In early July, alumni participants of The King’s Fund’s Advanced Organisational Development (OD) programme met to share their experiences and explore the role of OD during some of the most complex times the health and social care system has ever faced. In the same week, the Health and Social Care Select Committee identified acute shortages and high turnover of staff across the sector; the stories that afternoon came to life against this backdrop.
The system of health and care through the eyes of the OD practitioners
What is the current reality for people working in health and care? Participants spoke of endless cycles of overwhelming busyness, papering over the cracks by solving difficult system-wide issues with short-term local fixes.
While many formal approaches for implementing change reference certainty – knowing ‘the answer’, reaching an intended outcome – the work of Ralph Stacey examines leaders’ experiences of working with uncertainty and complexity. He suggests that, where levels of agreement and certainty about the right way forward are low, engaging with a diverse range of views about what’s possible, exploring and experimenting may be more helpful than launching another wholesale change programme (see Figure 1).

● **Direction A**: According to the article on organizational development, what did the Health and Social Care Select Committee identify across the sector?
● **Direction B**: Carry on the article on organizational development from its last sentence.
The entries that follow have no connection to the article on organizational development.

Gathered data
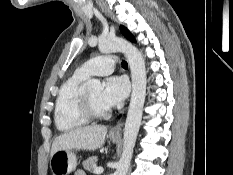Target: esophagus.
<instances>
[{
  "label": "esophagus",
  "mask_w": 233,
  "mask_h": 175,
  "mask_svg": "<svg viewBox=\"0 0 233 175\" xmlns=\"http://www.w3.org/2000/svg\"><path fill=\"white\" fill-rule=\"evenodd\" d=\"M122 127V120L118 121L110 130L111 135H119Z\"/></svg>",
  "instance_id": "1"
}]
</instances>
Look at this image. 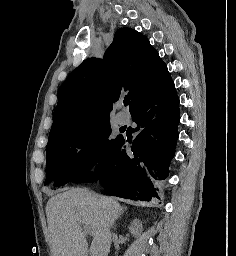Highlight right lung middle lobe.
<instances>
[{
	"label": "right lung middle lobe",
	"instance_id": "dd1d6c3e",
	"mask_svg": "<svg viewBox=\"0 0 236 256\" xmlns=\"http://www.w3.org/2000/svg\"><path fill=\"white\" fill-rule=\"evenodd\" d=\"M110 134V120H104L79 126L49 139L46 147L45 184L61 186L89 174L97 164L106 160L122 139V135L109 139Z\"/></svg>",
	"mask_w": 236,
	"mask_h": 256
}]
</instances>
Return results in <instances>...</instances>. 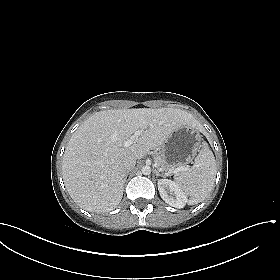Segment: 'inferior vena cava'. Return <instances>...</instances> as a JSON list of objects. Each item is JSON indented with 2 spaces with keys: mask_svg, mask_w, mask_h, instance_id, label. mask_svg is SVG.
Here are the masks:
<instances>
[{
  "mask_svg": "<svg viewBox=\"0 0 280 280\" xmlns=\"http://www.w3.org/2000/svg\"><path fill=\"white\" fill-rule=\"evenodd\" d=\"M136 165V159L132 156H127L123 160V166L126 172H129L131 169H133Z\"/></svg>",
  "mask_w": 280,
  "mask_h": 280,
  "instance_id": "obj_1",
  "label": "inferior vena cava"
}]
</instances>
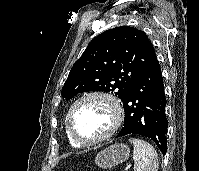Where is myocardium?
<instances>
[{"instance_id": "1", "label": "myocardium", "mask_w": 199, "mask_h": 171, "mask_svg": "<svg viewBox=\"0 0 199 171\" xmlns=\"http://www.w3.org/2000/svg\"><path fill=\"white\" fill-rule=\"evenodd\" d=\"M92 98L101 99L110 106L113 113V123L110 129L102 136L90 140H84L80 138L73 129L72 114L75 108L81 102ZM123 119H124V110L120 100L115 95L109 92L94 90L86 92L74 100V102L71 104L66 114L65 123L68 134L75 142H77L81 146H91L103 142L108 138H110L111 136H113L121 126Z\"/></svg>"}]
</instances>
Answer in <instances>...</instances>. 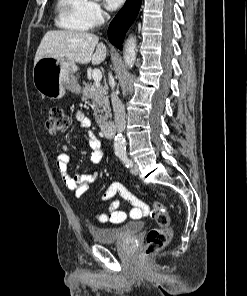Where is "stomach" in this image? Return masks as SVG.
Segmentation results:
<instances>
[{"label":"stomach","mask_w":247,"mask_h":296,"mask_svg":"<svg viewBox=\"0 0 247 296\" xmlns=\"http://www.w3.org/2000/svg\"><path fill=\"white\" fill-rule=\"evenodd\" d=\"M78 67L75 62L67 59L44 57L34 63L33 83L37 91L50 99H60L65 94V89L79 93L73 73Z\"/></svg>","instance_id":"1"}]
</instances>
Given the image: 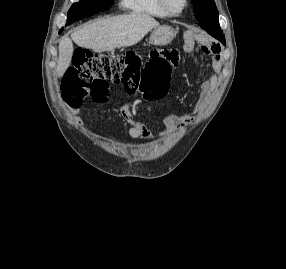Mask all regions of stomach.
Wrapping results in <instances>:
<instances>
[{
	"mask_svg": "<svg viewBox=\"0 0 286 269\" xmlns=\"http://www.w3.org/2000/svg\"><path fill=\"white\" fill-rule=\"evenodd\" d=\"M175 31L172 27L164 25L154 28L150 35V42L154 45H166L172 41Z\"/></svg>",
	"mask_w": 286,
	"mask_h": 269,
	"instance_id": "obj_1",
	"label": "stomach"
}]
</instances>
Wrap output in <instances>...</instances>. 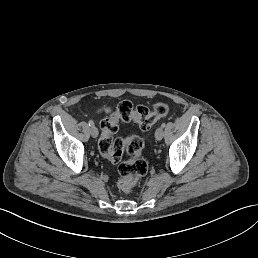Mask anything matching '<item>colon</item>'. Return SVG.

● **Exercise result A**: Acute shortages and high turnover of staff.

● **Exercise result B**:
We used Stacey’s grid1 to map where participants’ current experiences lay and they spoke about the complexity of the issues and relationships in their systems, the interplay of power, hierarchies and interdependencies. In talking together they paused the anxious roller coaster, if only for a few hours, and were able to consider different ways of moving forward, freed from the tyranny of right and wrong decisions. They took huge restoration from this time together and wished the leaders they work with could have the same opportunity to reflect. They discussed their perceptions of leaders’ experiences and considered how they might better support them.
The experience of health and care leaders through the eyes of the OD practitioners
'Participants speculated that the speed and semblance of certainty serves to contain the anxiety of others – and self. The pattern of relentless activity offers no space to think too much or think differently about issues.'
The alumni participants were struck by the inherent strain they witness in leaders as they try to navigate a way through workforce issues, growing waiting lists, pressures on general practice, the lack of funding for social care, and so on. They noted that this creates tension at every level of the organisation. As a result, there is constant pressure on leaders to ‘show up and shape up’, and a desire from everyone – from staff to national bodies – to heap responsibility on one clearly defined person or group of people, who take all the praise and all the blame. They agreed that not much is spoken about in terms of the emotional toll of this on leaders.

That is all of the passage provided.